The ARRC recommends two transition approaches. The first is an “amendment approach,” which essentially lays the groundwork for the rate to be changed at a later date and agreed to in advance. The second is the “hardwired approach,” which says that the SOFR (plus a spread adjustment) will replace LIBOR at a specified date. For both transition approaches, the ARRC has developed template language that could be included in any affected agreements.

Tax Implications

Could a “significant modification” of the debt, resulting in tax consequences for the issuer and holder, result? These issues should be reviewed in detail with internal and external tax personnel as appropriate to ensure all appropriate tax planning has been done prior to 2021.

Hedge Implications

Would a change from a LIBOR-based agreement to an alternate rate cause the hedge to no longer be considered an effective hedge? This may require additional action to address unmitigated risks.

Financial Statements

Is exposure to the LIBOR or the change of the rate going to have a material effect on your company? If so, it may require specific disclosures be added to the financial statements.
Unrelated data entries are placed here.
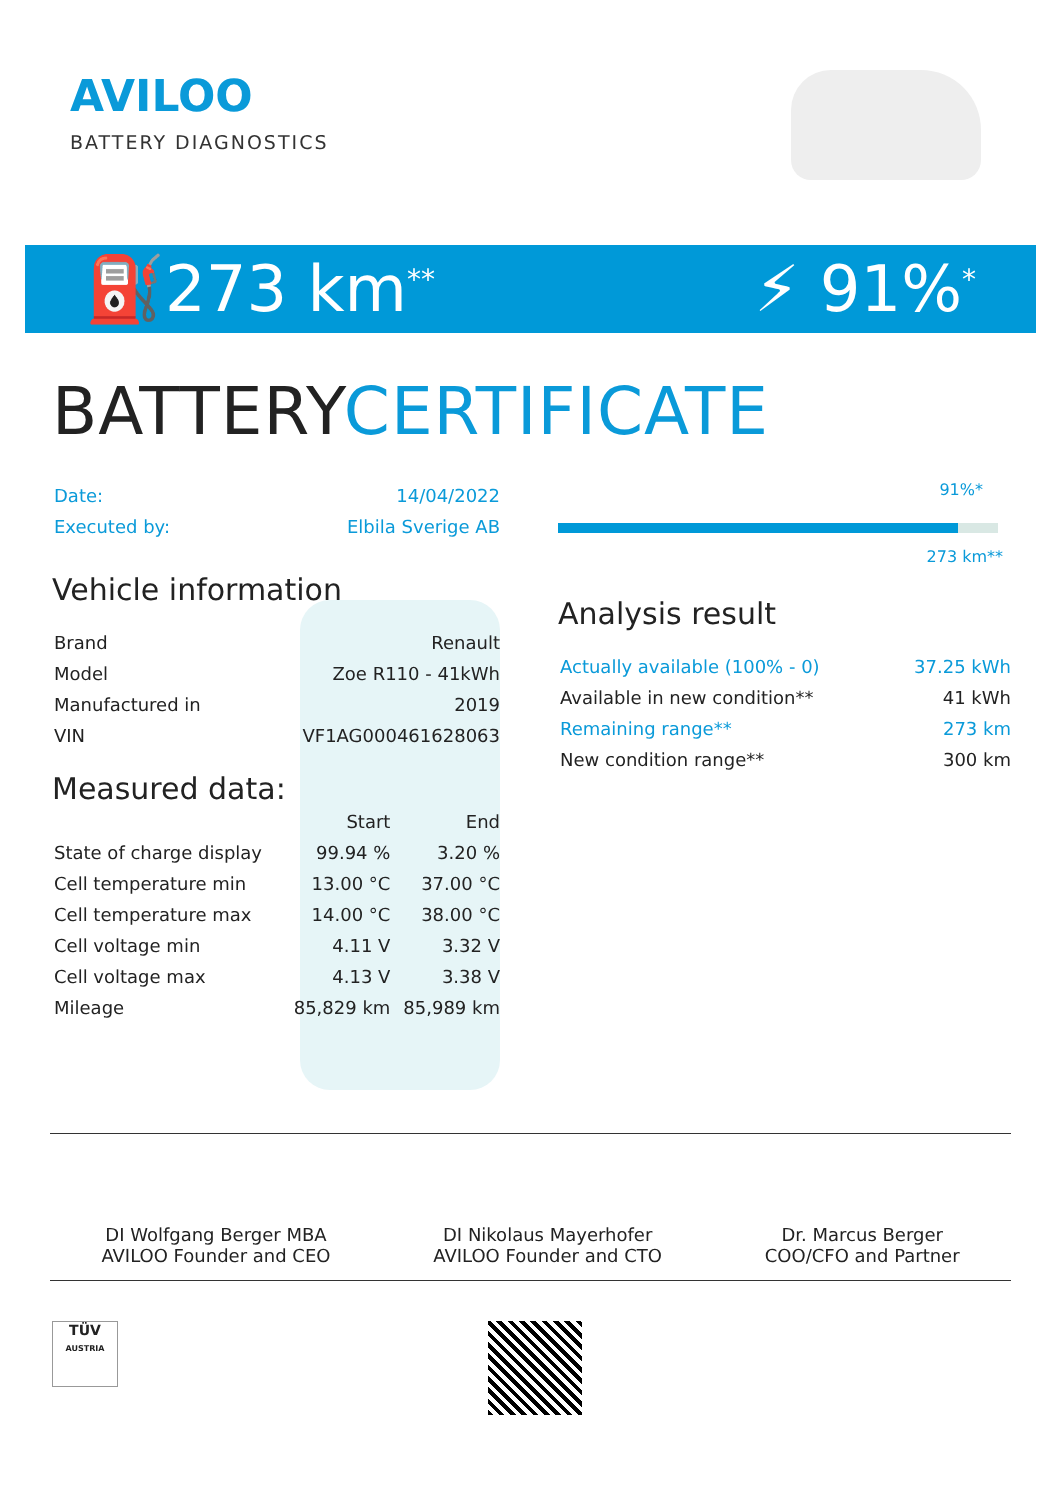AVILOO
BATTERY DIAGNOSTICS
⛽273 km<sup>**</sup>
⚡ 91%<sup>*</sup>
BATTERYCERTIFICATE
| Date: | 14/04/2022 |
| Executed by: | Elbila Sverige AB |
Vehicle information
| Brand | Renault |
| Model | Zoe R110 - 41kWh |
| Manufactured in | 2019 |
| VIN | VF1AG000461628063 |
Measured data:
| | Start | End |
| --- | --- | --- |
| State of charge display | 99.94 % | 3.20 % |
| Cell temperature min | 13.00 °C | 37.00 °C |
| Cell temperature max | 14.00 °C | 38.00 °C |
| Cell voltage min | 4.11 V | 3.32 V |
| Cell voltage max | 4.13 V | 3.38 V |
| Mileage | 85,829 km | 85,989 km |
91%*
273 km**
Analysis result
| Actually available (100% - 0) | 37.25 kWh |
| Available in new condition** | 41 kWh |
| Remaining range** | 273 km |
| New condition range** | 300 km |
DI Wolfgang Berger MBA
AVILOO Founder and CEO
DI Nikolaus Mayerhofer
AVILOO Founder and CTO
Dr. Marcus Berger
COO/CFO and Partner
TÜV
AUSTRIA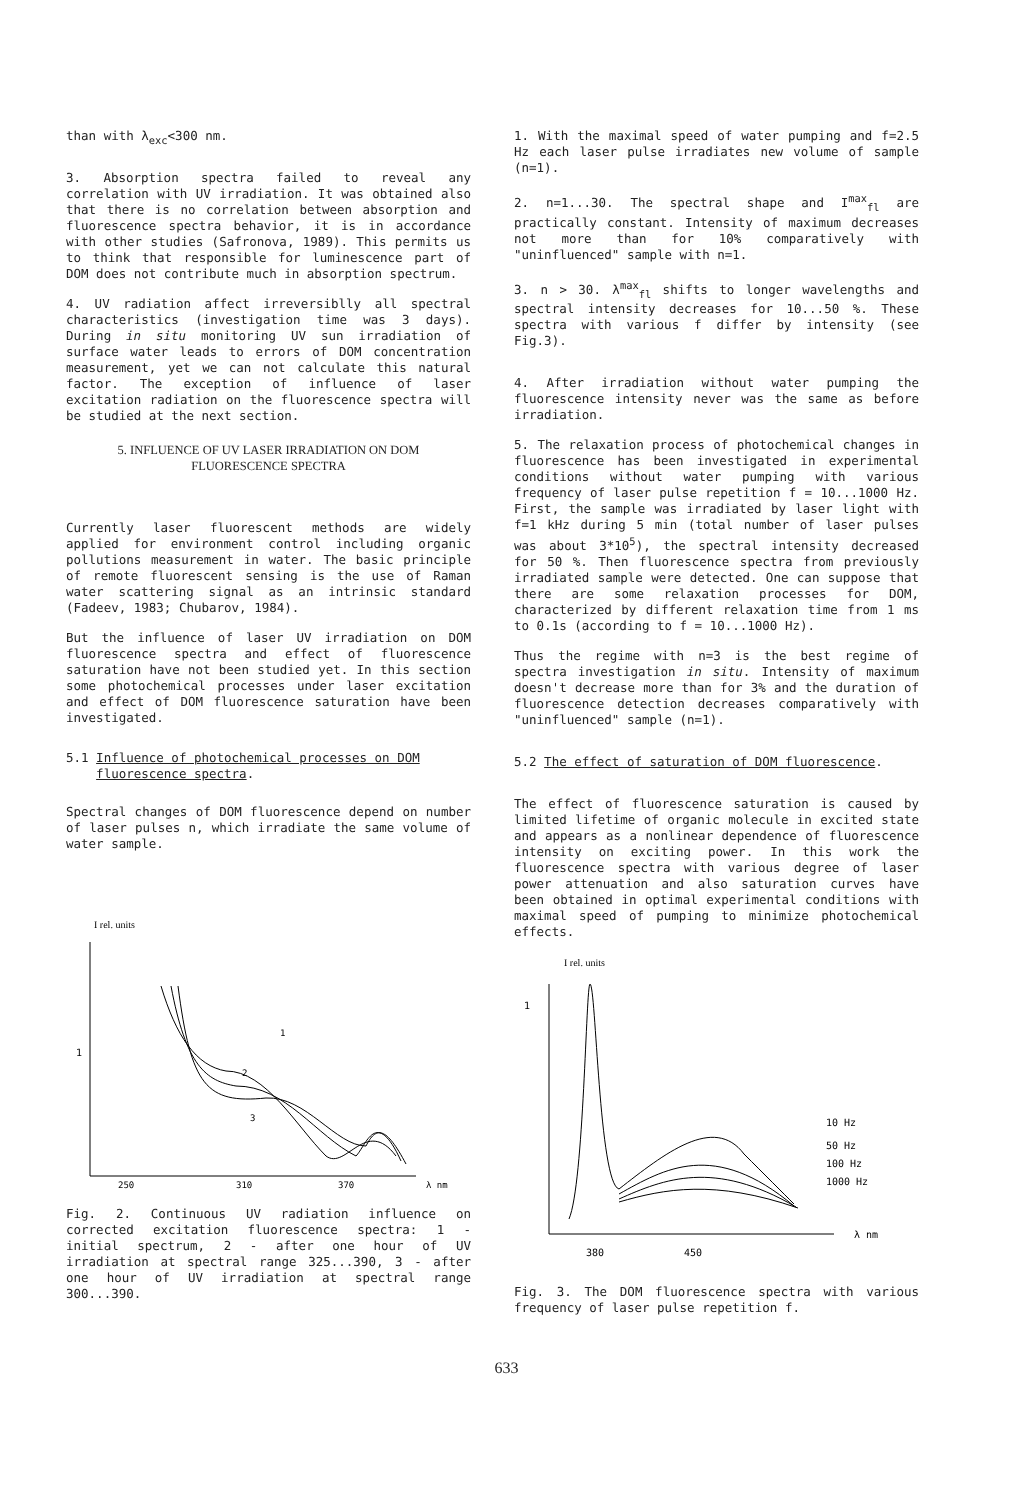than with λ<sub>exc</sub><300 nm.
3. Absorption spectra failed to reveal any correlation with UV irradiation. It was obtained also that there is no correlation between absorption and fluorescence spectra behavior, it is in accordance with other studies (Safronova, 1989). This permits us to think that responsible for luminescence part of DOM does not contribute much in absorption spectrum.
4. UV radiation affect irreversiblly all spectral characteristics (investigation time was 3 days). During in situ monitoring UV sun irradiation of surface water leads to errors of DOM concentration measurement, yet we can not calculate this natural factor. The exception of influence of laser excitation radiation on the fluorescence spectra will be studied at the next section.
5. INFLUENCE OF UV LASER IRRADIATION ON DOM
FLUORESCENCE SPECTRA
Currently laser fluorescent methods are widely applied for environment control including organic pollutions measurement in water. The basic principle of remote fluorescent sensing is the use of Raman water scattering signal as an intrinsic standard (Fadeev, 1983; Chubarov, 1984).
But the influence of laser UV irradiation on DOM fluorescence spectra and effect of fluorescence saturation have not been studied yet. In this section some photochemical processes under laser excitation and effect of DOM fluorescence saturation have been investigated.
5.1 Influence of photochemical processes on DOM
fluorescence spectra.
Spectral changes of DOM fluorescence depend on number of laser pulses n, which irradiate the same volume of water sample.
I rel. units
1
1
2
3
250
310
370
λ nm
Fig. 2. Continuous UV radiation influence on corrected excitation fluorescence spectra: 1 - initial spectrum, 2 - after one hour of UV irradiation at spectral range 325...390, 3 - after one hour of UV irradiation at spectral range 300...390.
1. With the maximal speed of water pumping and f=2.5 Hz each laser pulse irradiates new volume of sample (n=1).
2. n=1...30. The spectral shape and I<sup>max</sup><sub>fl</sub> are practically constant. Intensity of maximum decreases not more than for 10% comparatively with "uninfluenced" sample with n=1.
3. n > 30. λ<sup>max</sup><sub>fl</sub> shifts to longer wavelengths and spectral intensity decreases for 10...50 %. These spectra with various f differ by intensity (see Fig.3).
4. After irradiation without water pumping the fluorescence intensity never was the same as before irradiation.
5. The relaxation process of photochemical changes in fluorescence has been investigated in experimental conditions without water pumping with various frequency of laser pulse repetition f = 10...1000 Hz. First, the sample was irradiated by laser light with f=1 kHz during 5 min (total number of laser pulses was about 3*10<sup>5</sup>), the spectral intensity decreased for 50 %. Then fluorescence spectra from previously irradiated sample were detected. One can suppose that there are some relaxation processes for DOM, characterized by different relaxation time from 1 ms to 0.1s (according to f = 10...1000 Hz).
Thus the regime with n=3 is the best regime of spectra investigation in situ. Intensity of maximum doesn't decrease more than for 3% and the duration of fluorescence detection decreases comparatively with "uninfluenced" sample (n=1).
5.2 The effect of saturation of DOM fluorescence.
The effect of fluorescence saturation is caused by limited lifetime of organic molecule in excited state and appears as a nonlinear dependence of fluorescence intensity on exciting power. In this work the fluorescence spectra with various degree of laser power attenuation and also saturation curves have been obtained in optimal experimental conditions with maximal speed of pumping to minimize photochemical effects.
I rel. units
1
10 Hz
50 Hz
100 Hz
1000 Hz
380
450
λ nm
Fig. 3. The DOM fluorescence spectra with various frequency of laser pulse repetition f.
633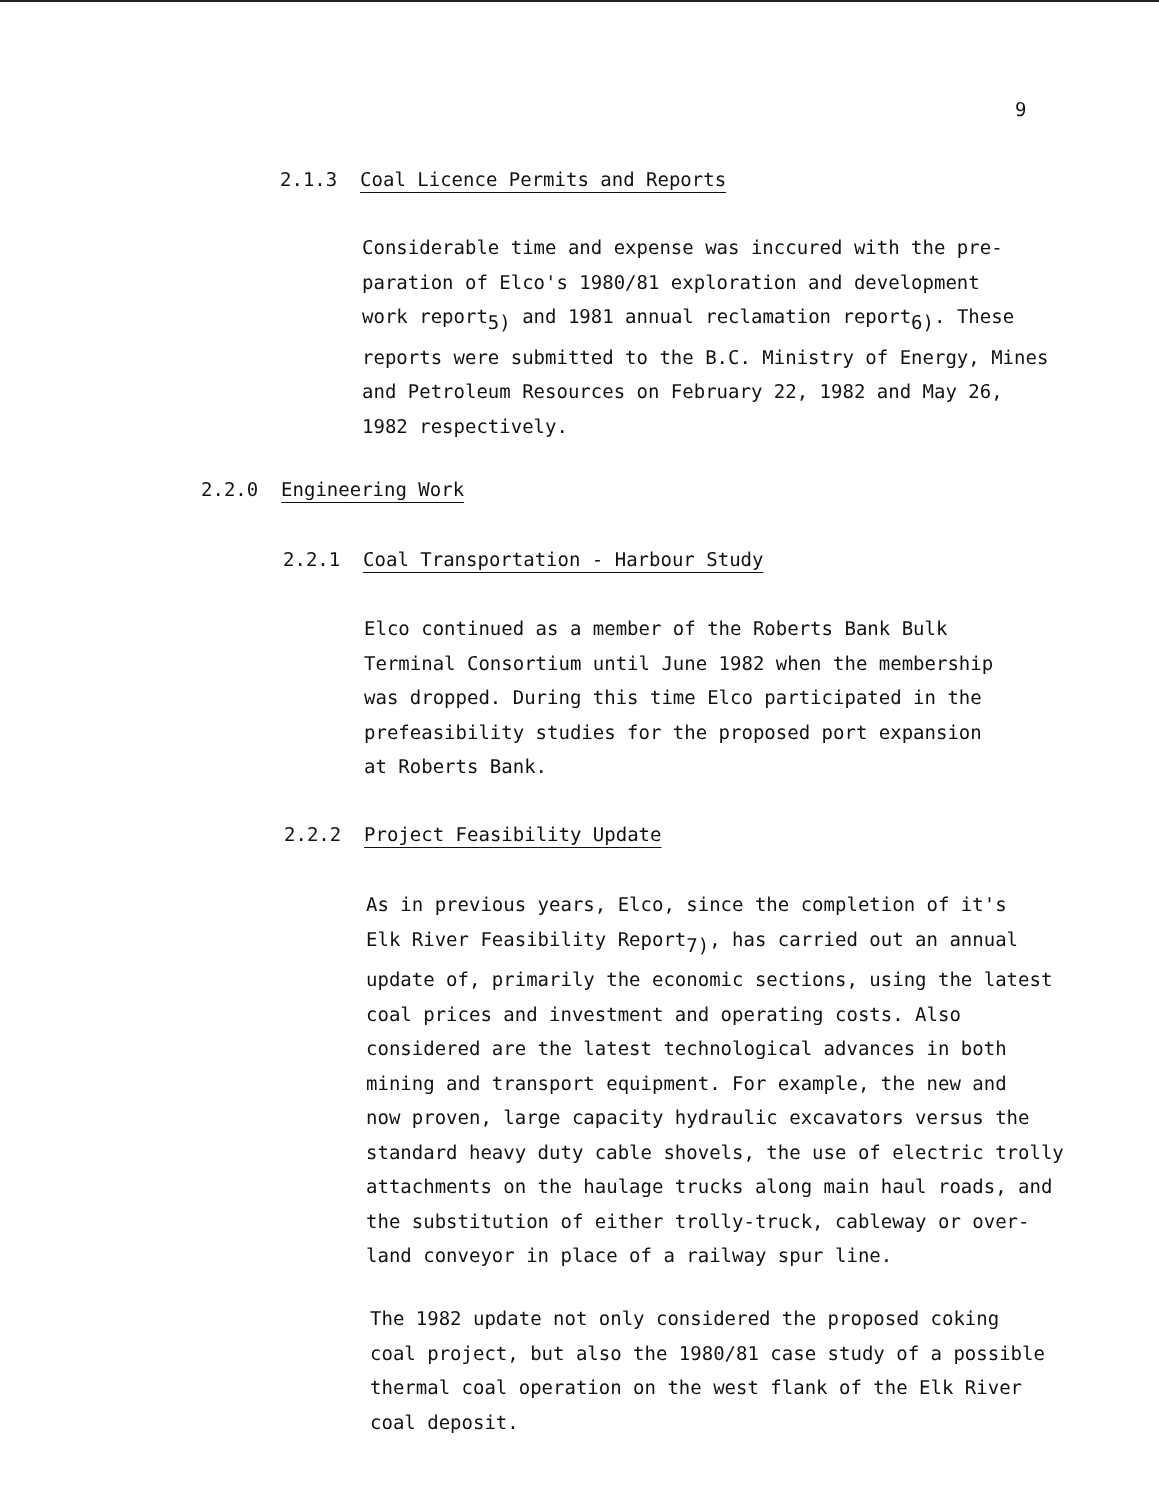9
2.1.3 Coal Licence Permits and Reports
Considerable time and expense was inccured with the pre-
paration of Elco's 1980/81 exploration and development
work report<sub>5)</sub> and 1981 annual reclamation report<sub>6)</sub>. These
reports were submitted to the B.C. Ministry of Energy, Mines
and Petroleum Resources on February 22, 1982 and May 26,
1982 respectively.
2.2.0 Engineering Work
2.2.1 Coal Transportation - Harbour Study
Elco continued as a member of the Roberts Bank Bulk
Terminal Consortium until June 1982 when the membership
was dropped. During this time Elco participated in the
prefeasibility studies for the proposed port expansion
at Roberts Bank.
2.2.2 Project Feasibility Update
As in previous years, Elco, since the completion of it's
Elk River Feasibility Report<sub>7)</sub>, has carried out an annual
update of, primarily the economic sections, using the latest
coal prices and investment and operating costs. Also
considered are the latest technological advances in both
mining and transport equipment. For example, the new and
now proven, large capacity hydraulic excavators versus the
standard heavy duty cable shovels, the use of electric trolly
attachments on the haulage trucks along main haul roads, and
the substitution of either trolly-truck, cableway or over-
land conveyor in place of a railway spur line.
The 1982 update not only considered the proposed coking
coal project, but also the 1980/81 case study of a possible
thermal coal operation on the west flank of the Elk River
coal deposit.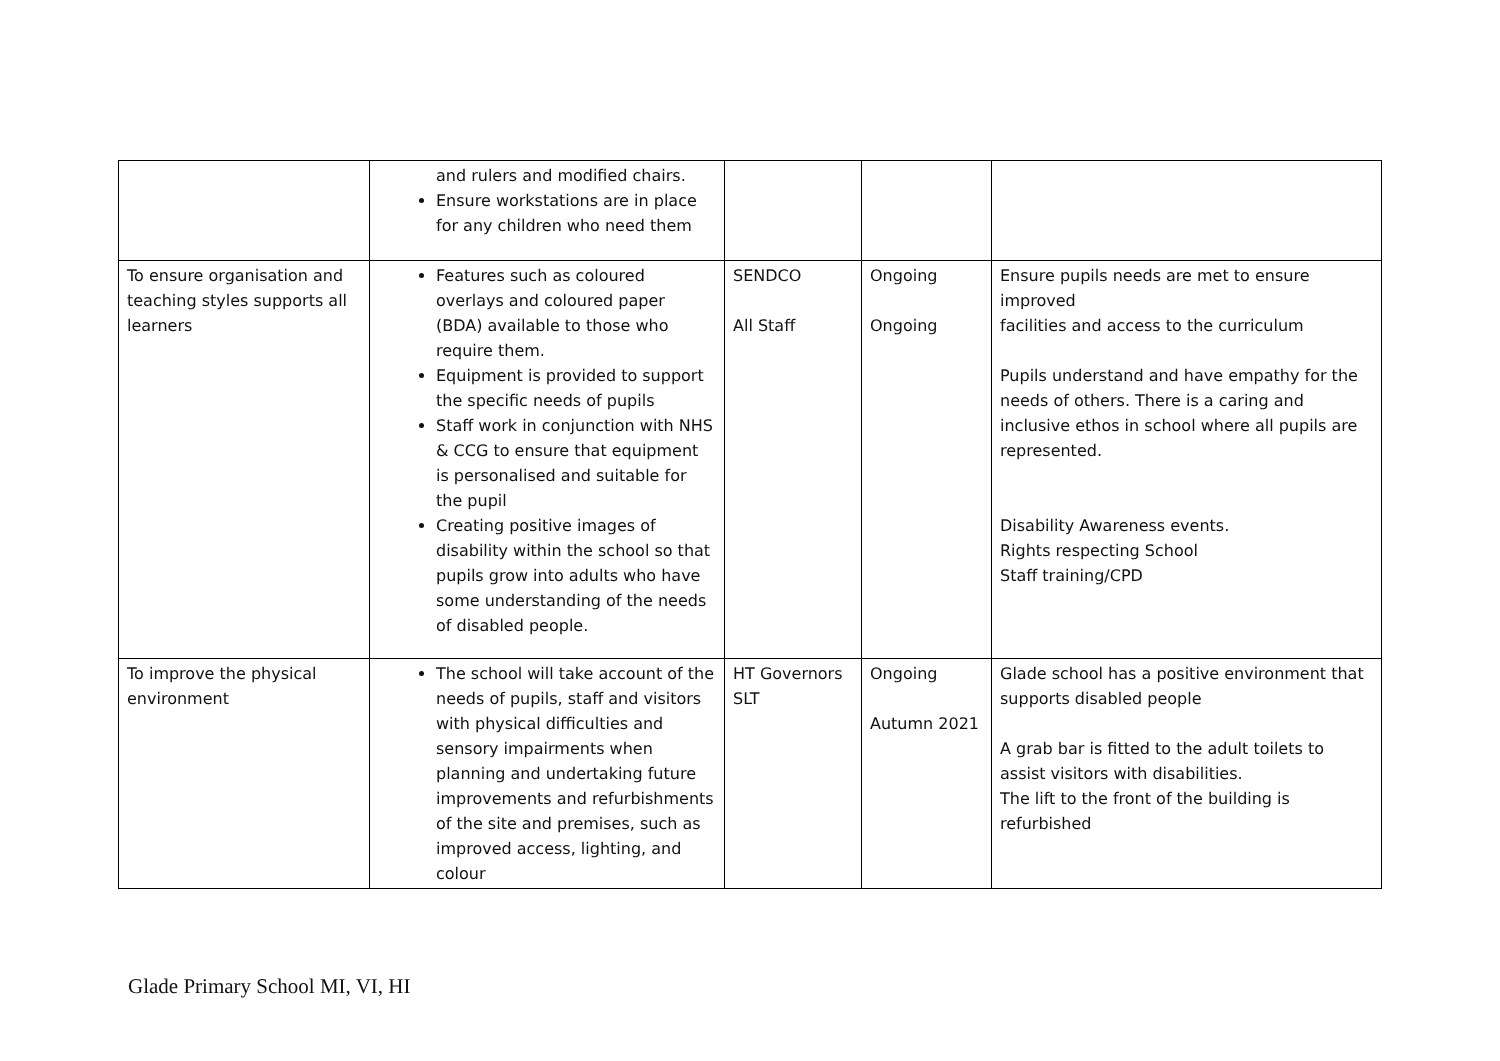| | and rulers and modified chairs. Ensure workstations are in place for any children who need them | | | |
| To ensure organisation and teaching styles supports all learners | Features such as coloured overlays and coloured paper (BDA) available to those who require them. Equipment is provided to support the specific needs of pupils Staff work in conjunction with NHS & CCG to ensure that equipment is personalised and suitable for the pupil Creating positive images of disability within the school so that pupils grow into adults who have some understanding of the needs of disabled people. | SENDCO All Staff | Ongoing Ongoing | Ensure pupils needs are met to ensure improved facilities and access to the curriculum Pupils understand and have empathy for the needs of others. There is a caring and inclusive ethos in school where all pupils are represented. Disability Awareness events. Rights respecting School Staff training/CPD |
| To improve the physical environment | The school will take account of the needs of pupils, staff and visitors with physical difficulties and sensory impairments when planning and undertaking future improvements and refurbishments of the site and premises, such as improved access, lighting, and colour | HT Governors SLT | Ongoing Autumn 2021 | Glade school has a positive environment that supports disabled people A grab bar is fitted to the adult toilets to assist visitors with disabilities. The lift to the front of the building is refurbished |
Glade Primary School MI, VI, HI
To ease the potential accounting burden, revised guidance with several optional expedients and exceptions is currently in exposure draft by the Financial Accounting Standards Board. This proposal, if adopted, would allow certain contracts modified due to reference rate reform to be considered as a continuation of the contract. It further proposes updates to guidance over derivatives and hedging to allow for modification of the designated benchmark rate in existing hedging arrangements and to provide guidance addressing issues with hedge effectiveness and inconsistency of rates and portfolio approaches expected to arise from reference rate reform. Also included are temporary optional expedients designed to prevent reference rate reform from causing changes in whether a hedge is considered “effective” or not. In addition to the exposure draft, changes have been made to hedging standards to include the SOFR as a permissible benchmark rate. Companies will need to stay informed on these matters as they continue to develop.

Companies with LIBOR-based agreements should be considering and planning for the impact of the changes now. Taking proactive steps and working with your financial and accounting advisors in advance of 2021 can greatly mitigate any negative effects to your company.

 

Disclaimer: Any written tax content, comments, or advice contained in this article is limited to the matters specifically set forth herein. Such content, comments, or advice may be based on tax statutes, regulations, and administrative and judicial interpretations thereof and we have no obligation to update any content, comments or advice for retroactive or prospective changes to such authorities. This communication is not intended to address the potential application of penalties and interest, for which the taxpayer is responsible, that may be imposed for non-compliance with tax law.